Like in all mountain regions of the world, but particularly in the Himalayas with its deep canyons and mountains, some as high as 8000 metres and more, echoes can be experienced. Anjali and Sumitra Keshava now enchanted the spectators with a beautiful performance on that phenomenon called ‘Echo.’ The movements of both dancers were perfect and partially synchronic; it was awesome, as my American friends would say. The next mystic tale was about Rati Manmatha, why love is invisible to us humans. I liked this translation into dance by Keshava and his daughters Anjali and Sumitra, both equally gifted performers like their parents Keshava and Esther Jenny. Wonderful also the slightly humorous touch added by Keshava in his way of performing angry god Shiva.

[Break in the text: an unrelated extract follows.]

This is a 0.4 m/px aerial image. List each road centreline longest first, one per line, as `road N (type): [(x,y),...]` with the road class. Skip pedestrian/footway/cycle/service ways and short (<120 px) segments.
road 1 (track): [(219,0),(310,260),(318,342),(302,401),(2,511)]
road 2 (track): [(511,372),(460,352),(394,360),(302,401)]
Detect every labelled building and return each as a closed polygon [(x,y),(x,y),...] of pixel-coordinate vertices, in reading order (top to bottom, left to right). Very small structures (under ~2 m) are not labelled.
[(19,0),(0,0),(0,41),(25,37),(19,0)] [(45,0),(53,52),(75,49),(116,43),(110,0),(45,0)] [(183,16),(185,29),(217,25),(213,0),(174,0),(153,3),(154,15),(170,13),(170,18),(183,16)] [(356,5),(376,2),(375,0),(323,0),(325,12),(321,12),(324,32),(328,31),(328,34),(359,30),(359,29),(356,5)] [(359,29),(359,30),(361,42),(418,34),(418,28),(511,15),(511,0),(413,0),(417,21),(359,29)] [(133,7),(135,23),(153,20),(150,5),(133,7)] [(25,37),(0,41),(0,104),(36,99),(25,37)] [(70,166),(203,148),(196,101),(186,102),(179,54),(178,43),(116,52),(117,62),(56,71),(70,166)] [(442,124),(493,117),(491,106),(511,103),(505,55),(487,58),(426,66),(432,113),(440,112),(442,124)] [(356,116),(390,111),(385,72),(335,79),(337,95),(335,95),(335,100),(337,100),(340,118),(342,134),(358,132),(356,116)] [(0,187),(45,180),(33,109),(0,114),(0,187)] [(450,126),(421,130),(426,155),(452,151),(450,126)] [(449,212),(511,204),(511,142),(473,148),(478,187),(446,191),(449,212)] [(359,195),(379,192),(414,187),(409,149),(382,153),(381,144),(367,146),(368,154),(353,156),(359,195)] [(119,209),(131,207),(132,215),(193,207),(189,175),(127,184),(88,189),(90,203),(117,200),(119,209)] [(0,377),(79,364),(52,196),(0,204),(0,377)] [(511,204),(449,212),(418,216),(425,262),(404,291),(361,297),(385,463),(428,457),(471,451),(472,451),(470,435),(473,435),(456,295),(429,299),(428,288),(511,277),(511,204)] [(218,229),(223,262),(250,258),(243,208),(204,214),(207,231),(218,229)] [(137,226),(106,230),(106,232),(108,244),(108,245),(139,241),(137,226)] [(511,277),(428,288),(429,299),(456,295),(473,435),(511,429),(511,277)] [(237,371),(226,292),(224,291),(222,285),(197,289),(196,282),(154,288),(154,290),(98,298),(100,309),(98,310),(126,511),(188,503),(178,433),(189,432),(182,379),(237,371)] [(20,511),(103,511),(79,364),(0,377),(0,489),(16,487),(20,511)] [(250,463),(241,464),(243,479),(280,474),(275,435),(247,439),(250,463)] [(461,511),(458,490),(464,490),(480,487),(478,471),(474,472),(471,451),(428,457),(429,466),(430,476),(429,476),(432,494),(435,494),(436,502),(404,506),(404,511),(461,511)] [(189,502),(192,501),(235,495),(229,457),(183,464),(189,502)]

Gangaavatarana tells about the river Ganga, India’s most holy river, and how the water masses were brought from heaven to earth gently and in seven streams, pouring down Shiva’s hair. Amazingly well choreographed and interpreted in Kathak style, one of the major forms of Indian classical dance. Guest star dancer Bharathi Vittal from India fascinated with her performance, swirling and circling powerful yet equally gracious like whirling water itself. Vittal was the perfect person to portray Mother Ganga, appearing wise and ageless at the same time. The final act of the Himalaya dance theatre was Tillana, about and in honor of Shiva, god of Indian dance. Once more, the complete Kalasri Dance Ensemble entered the stage and presented a colourful, sparkling dance finale, a truly worthy happy end to a marvelous evening with wonderful performers, both dancers as well as musicians, in a spirit-lifting atmosphere.   

The credits include concept and music composition by D. Keshava, choreography by Keshava, Anjali and Sumitra Keshava. The dancers were Anjali Keshava, Sumitra Keshava, D. Keshava, Bharathi Vittal, Marina Weiss, Mandip Singh, Michèlle Stöcklin, Jasmin Fröhlich, Keya Karan, and Kevin Madassery. The music ensemble included Pratheev Kanagalingam (vocals/violin), Rukshan Srirangarajah (mridangam), Janarth Kanagarasa (veena) and Suthan Siva (ghatam).  

Jeanine Wallace is a free correspondent, Basel, Switzerland.